_JOB ITEM 1_
Rewrite the text lines of the entries below as a Markdown table with the columns n and Line, giving each row a number and leaving out blank lines. Leave the pictures out of the table.

_EXTRACTED TEXT_

Proposed Senatorial Testimony Against US/UK Extradition Treaty


Law Professor Francis A. Boyle (click pic for resume)

Enclosed is Dr Francis A. Boyle’s proposed testimony before the Senate
Foreign Relations Committee against the US/UK Extradition Treaty.

It is published here with permission of the author. He further grants
permission for others to circulation and use it to organize opposition
to holding the next round of treaty hearings. You are free to circulate
it, print it, publish it etc as you see fit.

*************************

Testimony In Opposition To The Ratification Of The
Proposed Extradition Treaty Between The United States
And The United Kingdom (31 March 2003)

by

Professor Francis A. Boyle

Before the Committee on Foreign Relations of the
United States Senate - 2006

Good day. My name is Francis A. Boyle, Professor of Law at
the University of Illinois College of Law in Champaign. I
have already submitted to the Members of this Committee a
detailed Memorandum of Law against the ratification of this
proposed Extradition Treaty dated 4 March 2004 that I
respectfully request be entered into the formal record of
these proceedings together with my written comments here
today.

_EXERCISE MATERIALS_
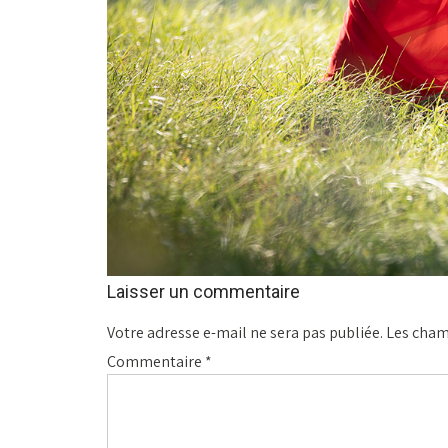
Laisser un commentaire
Votre adresse e-mail ne sera pas publiée.
Les cham
Commentaire
*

_JOB ITEM 2_
Sum up the page about the proposed testimony against the US/UK extradition treaty in two sentences.

_YOUR RESPONSE 1_
| n | Line |
|---|---|
| 1 | Laisser un commentaire |
| 2 | Votre adresse e-mail ne sera pas publiée. |
| 3 | Les cham |
| 4 | Commentaire |
| 5 | * |

_YOUR RESPONSE 2_
The page presents Professor Francis A. Boyle's proposed testimony before the Senate Foreign Relations Committee against the US/UK Extradition Treaty, published with his permission. He allows others to circulate, print and publish it and to use it to organize opposition to the next round of treaty hearings, and in the testimony he says he has already submitted a detailed memorandum of law against ratification that he asks be entered into the formal record.